Press releases
New Lancet letter condemns force-feeding at Guantánamo
Amnesty International today (10 March) called for action from the US authorities in response to an open letter from leading medical experts that condemns force-feeding of prisoners at the US detention centre in Guantánamo Bay, Cuba.
The letter, published today in The Lancet medical journal, is signed by more than 250 distinguished medical experts from the UK, the USA, Ireland, Germany, the Netherlands, Italy and Australia. Co-authors include Dr Oliver Sacks (author and neurologist), Dr Holly G Atkinson (President of Physicians for Human Rights) and Dr John Kalk (who supported hunger strikers’ human rights in apartheid-era South Africa). A number of the experts are American medics, including from Harvard and Yale.
Amnesty International UK Director Kate Allen said:
“This letter must be acted on. Reports of cruel force-feeding methods at Guantánamo Bay are deeply troubling and only underline the need for independent medical examinations of the prisoners.
“Rather than trying to break the hunger strike by forcibly feeding the detainees, the US should respect their human rights by putting an end to arbitrary detention and ensuring access to justice.
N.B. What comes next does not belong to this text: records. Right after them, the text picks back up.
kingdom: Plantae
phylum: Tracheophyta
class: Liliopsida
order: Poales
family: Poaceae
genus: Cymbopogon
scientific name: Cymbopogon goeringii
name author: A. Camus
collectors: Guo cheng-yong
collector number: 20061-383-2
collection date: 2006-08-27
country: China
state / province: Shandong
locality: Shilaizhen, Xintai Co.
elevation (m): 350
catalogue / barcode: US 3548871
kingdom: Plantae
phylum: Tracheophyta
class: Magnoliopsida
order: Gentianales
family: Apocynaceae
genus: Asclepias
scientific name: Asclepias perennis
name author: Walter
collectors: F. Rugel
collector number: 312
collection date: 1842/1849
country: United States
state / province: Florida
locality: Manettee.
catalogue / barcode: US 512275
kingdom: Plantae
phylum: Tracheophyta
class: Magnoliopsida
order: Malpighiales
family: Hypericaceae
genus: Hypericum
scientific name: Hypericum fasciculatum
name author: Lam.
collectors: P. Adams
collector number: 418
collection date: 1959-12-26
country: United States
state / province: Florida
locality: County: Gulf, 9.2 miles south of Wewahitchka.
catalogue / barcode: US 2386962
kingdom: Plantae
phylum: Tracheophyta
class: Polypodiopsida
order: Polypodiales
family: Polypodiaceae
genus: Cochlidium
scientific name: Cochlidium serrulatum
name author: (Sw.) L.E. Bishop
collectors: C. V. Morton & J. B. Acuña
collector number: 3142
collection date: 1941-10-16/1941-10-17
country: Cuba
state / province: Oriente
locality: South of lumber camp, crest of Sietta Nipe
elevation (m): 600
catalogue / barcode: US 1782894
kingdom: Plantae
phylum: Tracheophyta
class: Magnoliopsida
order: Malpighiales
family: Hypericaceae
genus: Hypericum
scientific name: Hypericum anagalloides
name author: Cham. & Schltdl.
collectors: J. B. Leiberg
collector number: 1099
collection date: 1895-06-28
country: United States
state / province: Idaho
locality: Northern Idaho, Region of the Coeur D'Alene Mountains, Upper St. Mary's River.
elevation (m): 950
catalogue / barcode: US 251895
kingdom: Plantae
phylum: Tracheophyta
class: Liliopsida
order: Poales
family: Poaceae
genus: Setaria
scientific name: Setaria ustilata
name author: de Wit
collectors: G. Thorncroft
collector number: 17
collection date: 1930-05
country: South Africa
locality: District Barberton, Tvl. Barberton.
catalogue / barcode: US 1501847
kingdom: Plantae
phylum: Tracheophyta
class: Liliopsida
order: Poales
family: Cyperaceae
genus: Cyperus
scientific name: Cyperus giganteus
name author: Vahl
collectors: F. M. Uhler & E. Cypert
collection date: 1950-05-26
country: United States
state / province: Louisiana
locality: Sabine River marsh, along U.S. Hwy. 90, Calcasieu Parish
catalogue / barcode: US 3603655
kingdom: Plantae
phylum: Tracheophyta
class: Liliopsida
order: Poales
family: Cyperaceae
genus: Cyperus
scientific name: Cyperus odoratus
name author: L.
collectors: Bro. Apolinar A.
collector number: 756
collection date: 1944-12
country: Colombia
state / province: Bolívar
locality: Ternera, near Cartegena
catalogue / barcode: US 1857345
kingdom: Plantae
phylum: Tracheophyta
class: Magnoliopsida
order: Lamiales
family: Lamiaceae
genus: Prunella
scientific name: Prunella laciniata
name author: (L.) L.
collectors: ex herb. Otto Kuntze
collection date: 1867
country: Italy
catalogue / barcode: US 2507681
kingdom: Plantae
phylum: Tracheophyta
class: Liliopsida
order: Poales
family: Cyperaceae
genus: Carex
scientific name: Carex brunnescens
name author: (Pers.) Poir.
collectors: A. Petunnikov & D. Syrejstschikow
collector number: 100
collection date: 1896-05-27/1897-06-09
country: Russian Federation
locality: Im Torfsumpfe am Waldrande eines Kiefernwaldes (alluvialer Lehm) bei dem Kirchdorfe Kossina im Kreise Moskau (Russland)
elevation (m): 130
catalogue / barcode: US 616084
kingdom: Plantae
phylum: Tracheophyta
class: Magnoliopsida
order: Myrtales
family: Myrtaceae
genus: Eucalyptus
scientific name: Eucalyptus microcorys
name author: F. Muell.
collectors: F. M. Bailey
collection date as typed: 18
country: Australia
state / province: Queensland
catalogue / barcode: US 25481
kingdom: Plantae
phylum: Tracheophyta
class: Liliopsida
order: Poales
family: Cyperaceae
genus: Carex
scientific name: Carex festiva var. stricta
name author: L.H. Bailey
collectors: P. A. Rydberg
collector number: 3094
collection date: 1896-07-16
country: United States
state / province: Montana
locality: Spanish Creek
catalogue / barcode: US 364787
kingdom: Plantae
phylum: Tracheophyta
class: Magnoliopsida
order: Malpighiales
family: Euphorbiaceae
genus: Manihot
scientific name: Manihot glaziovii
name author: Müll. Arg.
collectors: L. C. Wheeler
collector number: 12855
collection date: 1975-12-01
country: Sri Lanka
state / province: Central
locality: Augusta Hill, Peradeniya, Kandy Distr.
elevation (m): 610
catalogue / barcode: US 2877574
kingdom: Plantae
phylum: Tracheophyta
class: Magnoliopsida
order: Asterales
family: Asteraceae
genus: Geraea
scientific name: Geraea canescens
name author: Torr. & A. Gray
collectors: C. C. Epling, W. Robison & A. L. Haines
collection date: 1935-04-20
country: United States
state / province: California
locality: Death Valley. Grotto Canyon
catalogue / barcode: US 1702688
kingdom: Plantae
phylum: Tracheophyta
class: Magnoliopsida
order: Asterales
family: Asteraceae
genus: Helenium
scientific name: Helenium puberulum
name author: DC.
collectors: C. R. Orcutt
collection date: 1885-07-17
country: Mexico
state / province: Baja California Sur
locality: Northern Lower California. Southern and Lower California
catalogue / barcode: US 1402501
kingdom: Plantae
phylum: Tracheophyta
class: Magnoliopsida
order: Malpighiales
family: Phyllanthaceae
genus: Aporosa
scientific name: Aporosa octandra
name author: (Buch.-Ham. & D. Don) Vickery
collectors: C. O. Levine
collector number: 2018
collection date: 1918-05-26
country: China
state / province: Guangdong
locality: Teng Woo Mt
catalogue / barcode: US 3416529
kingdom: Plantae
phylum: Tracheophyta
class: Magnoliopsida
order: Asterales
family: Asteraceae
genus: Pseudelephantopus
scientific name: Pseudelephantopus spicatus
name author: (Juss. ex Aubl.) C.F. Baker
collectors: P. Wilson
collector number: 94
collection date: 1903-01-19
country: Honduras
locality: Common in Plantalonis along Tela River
“Meanwhile, the camp, which has already become a byword for abuse and an indictment of the US government’s failure to uphold human rights, should be closed immediately.”
Dr David Nicholl, a consultant neurologist at the City Hospital in Birmingham, coordinated The Lancet letter. He said:
“This letter really shows the strength of feeling amongst the world’s leading medical experts - they are saying with one voice that force-feeding of hunger strikers by medical staff at Guantánamo is unequivocally wrong.”
Another co-signatory to the letter, Dr William Hopkins, a psychiatrist at the Medical Foundation for the Care of Victims of Torture, said:
“Doctors force-feeding prisoners at Guantánamo are acting as an arm of the military and have abrogated their medical-ethical duties. The American Medical Association should launch disciplinary proceedings against any of its members known to have participated in violating prisoners’ rights in this way.”
The letter states that international medical-ethics standards forbid force-feeding of hunger strikers who make an informed decision to mount a hunger strike. The letter also attacks the use of “restraint chairs” to immobilise prisoners before forcibly inserting feeding pipes into detainees’ nasal passages. The letter calls on the US government to “ensure that detainees are assessed by independent physicians” and that “force-feeding and restraint chairs are abandoned forthwith in accordance with internationally agreed standards”.
Because of the secretive nature of the military prison, it is not clear how many detainees have been involved in hunger strikes. Reports have previously indicated that over 100 detainees had joined the protest but it is thought that many have since ended their actions because of coercive methods employed by US guards and doctors to “break” the strike. Of the five reportedly continuing their hunger strike, one is Shaker Aamer, a Saudi national who is married to a British woman and is a long-term resident of the UK.
Approximately 500 prisoners of some 35 nationalities are being held at the prison camp and most have not been charged with an offence. Though some prisoners have now been held for over four years, no-one has yet received a proper trial.
Though there are no UK nationals currently held at Guantánamo there are believed to be eight long-term residents of the UK imprisoned, many of these with relatives also in the UK. These include people recognised as refugees by the UK authorities.